[Opening PROVIDED DATA section]

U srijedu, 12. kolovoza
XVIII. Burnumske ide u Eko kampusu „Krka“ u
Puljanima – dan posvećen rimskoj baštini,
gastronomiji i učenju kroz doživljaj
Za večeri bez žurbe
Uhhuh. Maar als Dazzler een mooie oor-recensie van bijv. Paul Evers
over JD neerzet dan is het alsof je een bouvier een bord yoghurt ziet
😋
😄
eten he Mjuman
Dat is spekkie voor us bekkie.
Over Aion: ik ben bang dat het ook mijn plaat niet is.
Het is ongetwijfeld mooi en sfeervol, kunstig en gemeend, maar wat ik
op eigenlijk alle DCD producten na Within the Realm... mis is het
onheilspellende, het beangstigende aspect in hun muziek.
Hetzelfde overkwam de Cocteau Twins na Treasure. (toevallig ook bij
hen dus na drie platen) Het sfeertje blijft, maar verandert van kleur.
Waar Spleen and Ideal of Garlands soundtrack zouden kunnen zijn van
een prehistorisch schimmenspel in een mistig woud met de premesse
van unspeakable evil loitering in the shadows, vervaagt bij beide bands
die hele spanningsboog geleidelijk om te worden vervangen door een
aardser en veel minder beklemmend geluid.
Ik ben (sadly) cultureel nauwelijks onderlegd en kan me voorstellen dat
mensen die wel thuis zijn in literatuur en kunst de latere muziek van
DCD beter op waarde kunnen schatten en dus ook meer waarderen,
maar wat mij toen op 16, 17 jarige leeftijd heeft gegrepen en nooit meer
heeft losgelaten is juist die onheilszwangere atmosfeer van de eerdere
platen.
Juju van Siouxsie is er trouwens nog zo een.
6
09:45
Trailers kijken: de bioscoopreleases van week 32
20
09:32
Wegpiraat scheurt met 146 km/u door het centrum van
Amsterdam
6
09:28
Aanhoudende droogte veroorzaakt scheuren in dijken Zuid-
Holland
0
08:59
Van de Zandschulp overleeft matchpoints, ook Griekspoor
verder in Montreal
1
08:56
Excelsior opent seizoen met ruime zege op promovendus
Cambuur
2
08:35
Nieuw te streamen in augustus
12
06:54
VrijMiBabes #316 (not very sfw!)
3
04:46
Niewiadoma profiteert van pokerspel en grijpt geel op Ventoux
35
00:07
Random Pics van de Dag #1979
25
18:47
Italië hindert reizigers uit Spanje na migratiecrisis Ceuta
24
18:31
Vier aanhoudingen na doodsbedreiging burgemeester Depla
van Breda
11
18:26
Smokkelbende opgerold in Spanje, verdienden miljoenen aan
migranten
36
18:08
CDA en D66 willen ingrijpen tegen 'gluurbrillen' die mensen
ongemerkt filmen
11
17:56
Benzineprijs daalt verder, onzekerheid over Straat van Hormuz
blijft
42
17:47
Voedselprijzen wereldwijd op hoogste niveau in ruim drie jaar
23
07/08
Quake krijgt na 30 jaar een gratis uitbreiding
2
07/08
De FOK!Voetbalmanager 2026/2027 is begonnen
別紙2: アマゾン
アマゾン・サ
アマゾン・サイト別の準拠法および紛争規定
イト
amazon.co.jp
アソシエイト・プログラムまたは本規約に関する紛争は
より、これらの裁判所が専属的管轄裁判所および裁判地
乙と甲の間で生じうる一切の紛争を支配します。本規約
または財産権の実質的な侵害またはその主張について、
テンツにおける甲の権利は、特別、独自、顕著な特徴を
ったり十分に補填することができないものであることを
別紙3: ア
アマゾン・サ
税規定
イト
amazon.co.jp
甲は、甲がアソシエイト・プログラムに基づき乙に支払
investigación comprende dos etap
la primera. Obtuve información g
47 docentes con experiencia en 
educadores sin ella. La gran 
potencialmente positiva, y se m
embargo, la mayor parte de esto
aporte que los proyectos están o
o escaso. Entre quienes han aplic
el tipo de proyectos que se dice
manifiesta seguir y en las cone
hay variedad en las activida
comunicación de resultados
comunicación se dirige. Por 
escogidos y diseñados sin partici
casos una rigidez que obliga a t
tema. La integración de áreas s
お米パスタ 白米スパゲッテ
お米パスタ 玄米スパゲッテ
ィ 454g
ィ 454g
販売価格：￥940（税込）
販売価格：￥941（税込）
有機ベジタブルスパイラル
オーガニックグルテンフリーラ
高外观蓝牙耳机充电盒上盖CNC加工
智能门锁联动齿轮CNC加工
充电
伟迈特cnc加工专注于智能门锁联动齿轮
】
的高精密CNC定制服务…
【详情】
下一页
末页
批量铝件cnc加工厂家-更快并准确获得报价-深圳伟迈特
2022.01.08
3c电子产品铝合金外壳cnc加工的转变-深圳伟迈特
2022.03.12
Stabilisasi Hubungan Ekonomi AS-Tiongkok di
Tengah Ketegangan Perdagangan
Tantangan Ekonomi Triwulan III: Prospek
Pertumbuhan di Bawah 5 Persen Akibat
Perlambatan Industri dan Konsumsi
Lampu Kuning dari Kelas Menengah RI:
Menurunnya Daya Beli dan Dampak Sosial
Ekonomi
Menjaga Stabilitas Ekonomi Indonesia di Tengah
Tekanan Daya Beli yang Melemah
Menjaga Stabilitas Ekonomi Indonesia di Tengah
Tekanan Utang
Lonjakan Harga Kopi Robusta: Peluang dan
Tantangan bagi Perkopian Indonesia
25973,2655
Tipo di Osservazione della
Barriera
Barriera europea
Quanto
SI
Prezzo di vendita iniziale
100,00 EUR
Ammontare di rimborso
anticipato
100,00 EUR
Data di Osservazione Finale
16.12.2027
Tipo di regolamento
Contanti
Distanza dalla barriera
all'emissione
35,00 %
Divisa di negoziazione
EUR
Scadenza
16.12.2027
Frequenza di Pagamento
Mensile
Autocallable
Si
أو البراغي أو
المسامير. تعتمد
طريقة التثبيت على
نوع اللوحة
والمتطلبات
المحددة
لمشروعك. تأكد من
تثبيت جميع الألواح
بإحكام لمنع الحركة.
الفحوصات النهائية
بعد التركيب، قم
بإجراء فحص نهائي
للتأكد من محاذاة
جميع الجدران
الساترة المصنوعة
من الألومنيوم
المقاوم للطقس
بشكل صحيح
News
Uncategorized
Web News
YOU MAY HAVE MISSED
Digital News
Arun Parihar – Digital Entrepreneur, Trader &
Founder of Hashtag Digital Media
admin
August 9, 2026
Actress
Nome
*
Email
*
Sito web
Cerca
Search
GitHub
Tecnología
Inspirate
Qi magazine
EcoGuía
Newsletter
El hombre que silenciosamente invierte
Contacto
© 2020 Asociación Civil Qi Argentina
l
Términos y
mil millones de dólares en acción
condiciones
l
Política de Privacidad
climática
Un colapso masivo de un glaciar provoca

[Closing PROVIDED DATA section]

TASK INSTRUCTIONS:
Rewrite the text of every row as a JSON list of strings, with one string for each line and no blank lines.

RESULT FOR THIS EXERCISE:
[
  "U srijedu, 12. kolovoza",
  "XVIII. Burnumske ide u Eko kampusu „Krka“ u",
  "Puljanima – dan posvećen rimskoj baštini,",
  "gastronomiji i učenju kroz doživljaj",
  "Za večeri bez žurbe",
  "Uhhuh. Maar als Dazzler een mooie oor-recensie van bijv. Paul Evers",
  "over JD neerzet dan is het alsof je een bouvier een bord yoghurt ziet",
  "😋",
  "😄",
  "eten he Mjuman",
  "Dat is spekkie voor us bekkie.",
  "Over Aion: ik ben bang dat het ook mijn plaat niet is.",
  "Het is ongetwijfeld mooi en sfeervol, kunstig en gemeend, maar wat ik",
  "op eigenlijk alle DCD producten na Within the Realm... mis is het",
  "onheilspellende, het beangstigende aspect in hun muziek.",
  "Hetzelfde overkwam de Cocteau Twins na Treasure. (toevallig ook bij",
  "hen dus na drie platen) Het sfeertje blijft, maar verandert van kleur.",
  "Waar Spleen and Ideal of Garlands soundtrack zouden kunnen zijn van",
  "een prehistorisch schimmenspel in een mistig woud met de premesse",
  "van unspeakable evil loitering in the shadows, vervaagt bij beide bands",
  "die hele spanningsboog geleidelijk om te worden vervangen door een",
  "aardser en veel minder beklemmend geluid.",
  "Ik ben (sadly) cultureel nauwelijks onderlegd en kan me voorstellen dat",
  "mensen die wel thuis zijn in literatuur en kunst de latere muziek van",
  "DCD beter op waarde kunnen schatten en dus ook meer waarderen,",
  "maar wat mij toen op 16, 17 jarige leeftijd heeft gegrepen en nooit meer",
  "heeft losgelaten is juist die onheilszwangere atmosfeer van de eerdere",
  "platen.",
  "Juju van Siouxsie is er trouwens nog zo een.",
  "6",
  "09:45",
  "Trailers kijken: de bioscoopreleases van week 32",
  "20",
  "09:32",
  "Wegpiraat scheurt met 146 km/u door het centrum van",
  "Amsterdam",
  "6",
  "09:28",
  "Aanhoudende droogte veroorzaakt scheuren in dijken Zuid-",
  "Holland",
  "0",
  "08:59",
  "Van de Zandschulp overleeft matchpoints, ook Griekspoor",
  "verder in Montreal",
  "1",
  "08:56",
  "Excelsior opent seizoen met ruime zege op promovendus",
  "Cambuur",
  "2",
  "08:35",
  "Nieuw te streamen in augustus",
  "12",
  "06:54",
  "VrijMiBabes #316 (not very sfw!)",
  "3",
  "04:46",
  "Niewiadoma profiteert van pokerspel en grijpt geel op Ventoux",
  "35",
  "00:07",
  "Random Pics van de Dag #1979",
  "25",
  "18:47",
  "Italië hindert reizigers uit Spanje na migratiecrisis Ceuta",
  "24",
  "18:31",
  "Vier aanhoudingen na doodsbedreiging burgemeester Depla",
  "van Breda",
  "11",
  "18:26",
  "Smokkelbende opgerold in Spanje, verdienden miljoenen aan",
  "migranten",
  "36",
  "18:08",
  "CDA en D66 willen ingrijpen tegen 'gluurbrillen' die mensen",
  "ongemerkt filmen",
  "11",
  "17:56",
  "Benzineprijs daalt verder, onzekerheid over Straat van Hormuz",
  "blijft",
  "42",
  "17:47",
  "Voedselprijzen wereldwijd op hoogste niveau in ruim drie jaar",
  "23",
  "07/08",
  "Quake krijgt na 30 jaar een gratis uitbreiding",
  "2",
  "07/08",
  "De FOK!Voetbalmanager 2026/2027 is begonnen",
  "別紙2: アマゾン",
  "アマゾン・サ",
  "アマゾン・サイト別の準拠法および紛争規定",
  "イト",
  "amazon.co.jp",
  "アソシエイト・プログラムまたは本規約に関する紛争は",
  "より、これらの裁判所が専属的管轄裁判所および裁判地",
  "乙と甲の間で生じうる一切の紛争を支配します。本規約",
  "または財産権の実質的な侵害またはその主張について、",
  "テンツにおける甲の権利は、特別、独自、顕著な特徴を",
  "ったり十分に補填することができないものであることを",
  "別紙3: ア",
  "アマゾン・サ",
  "税規定",
  "イト",
  "amazon.co.jp",
  "甲は、甲がアソシエイト・プログラムに基づき乙に支払",
  "investigación comprende dos etap",
  "la primera. Obtuve información g",
  "47 docentes con experiencia en ",
  "educadores sin ella. La gran ",
  "potencialmente positiva, y se m",
  "embargo, la mayor parte de esto",
  "aporte que los proyectos están o",
  "o escaso. Entre quienes han aplic",
  "el tipo de proyectos que se dice",
  "manifiesta seguir y en las cone",
  "hay variedad en las activida",
  "comunicación de resultados",
  "comunicación se dirige. Por ",
  "escogidos y diseñados sin partici",
  "casos una rigidez que obliga a t",
  "tema. La integración de áreas s",
  "お米パスタ 白米スパゲッテ",
  "お米パスタ 玄米スパゲッテ",
  "ィ 454g",
  "ィ 454g",
  "販売価格：￥940（税込）",
  "販売価格：￥941（税込）",
  "有機ベジタブルスパイラル",
  "オーガニックグルテンフリーラ",
  "高外观蓝牙耳机充电盒上盖CNC加工",
  "智能门锁联动齿轮CNC加工",
  "充电",
  "伟迈特cnc加工专注于智能门锁联动齿轮",
  "】",
  "的高精密CNC定制服务…",
  "【详情】",
  "下一页",
  "末页",
  "批量铝件cnc加工厂家-更快并准确获得报价-深圳伟迈特",
  "2022.01.08",
  "3c电子产品铝合金外壳cnc加工的转变-深圳伟迈特",
  "2022.03.12",
  "Stabilisasi Hubungan Ekonomi AS-Tiongkok di",
  "Tengah Ketegangan Perdagangan",
  "Tantangan Ekonomi Triwulan III: Prospek",
  "Pertumbuhan di Bawah 5 Persen Akibat",
  "Perlambatan Industri dan Konsumsi",
  "Lampu Kuning dari Kelas Menengah RI:",
  "Menurunnya Daya Beli dan Dampak Sosial",
  "Ekonomi",
  "Menjaga Stabilitas Ekonomi Indonesia di Tengah",
  "Tekanan Daya Beli yang Melemah",
  "Menjaga Stabilitas Ekonomi Indonesia di Tengah",
  "Tekanan Utang",
  "Lonjakan Harga Kopi Robusta: Peluang dan",
  "Tantangan bagi Perkopian Indonesia",
  "25973,2655",
  "Tipo di Osservazione della",
  "Barriera",
  "Barriera europea",
  "Quanto",
  "SI",
  "Prezzo di vendita iniziale",
  "100,00 EUR",
  "Ammontare di rimborso",
  "anticipato",
  "100,00 EUR",
  "Data di Osservazione Finale",
  "16.12.2027",
  "Tipo di regolamento",
  "Contanti",
  "Distanza dalla barriera",
  "all'emissione",
  "35,00 %",
  "Divisa di negoziazione",
  "EUR",
  "Scadenza",
  "16.12.2027",
  "Frequenza di Pagamento",
  "Mensile",
  "Autocallable",
  "Si",
  "أو البراغي أو",
  "المسامير. تعتمد",
  "طريقة التثبيت على",
  "نوع اللوحة",
  "والمتطلبات",
  "المحددة",
  "لمشروعك. تأكد من",
  "تثبيت جميع الألواح",
  "بإحكام لمنع الحركة.",
  "الفحوصات النهائية",
  "بعد التركيب، قم",
  "بإجراء فحص نهائي",
  "للتأكد من محاذاة",
  "جميع الجدران",
  "الساترة المصنوعة",
  "من الألومنيوم",
  "المقاوم للطقس",
  "بشكل صحيح",
  "News",
  "Uncategorized",
  "Web News",
  "YOU MAY HAVE MISSED",
  "Digital News",
  "Arun Parihar – Digital Entrepreneur, Trader &",
  "Founder of Hashtag Digital Media",
  "admin",
  "August 9, 2026",
  "Actress",
  "Nome",
  "*",
  "Email",
  "*",
  "Sito web",
  "Cerca",
  "Search",
  "GitHub",
  "Tecnología",
  "Inspirate",
  "Qi magazine",
  "EcoGuía",
  "Newsletter",
  "El hombre que silenciosamente invierte",
  "Contacto",
  "© 2020 Asociación Civil Qi Argentina",
  "l",
  "Términos y",
  "mil millones de dólares en acción",
  "condiciones",
  "l",
  "Política de Privacidad",
  "climática",
  "Un colapso masivo de un glaciar provoca"
]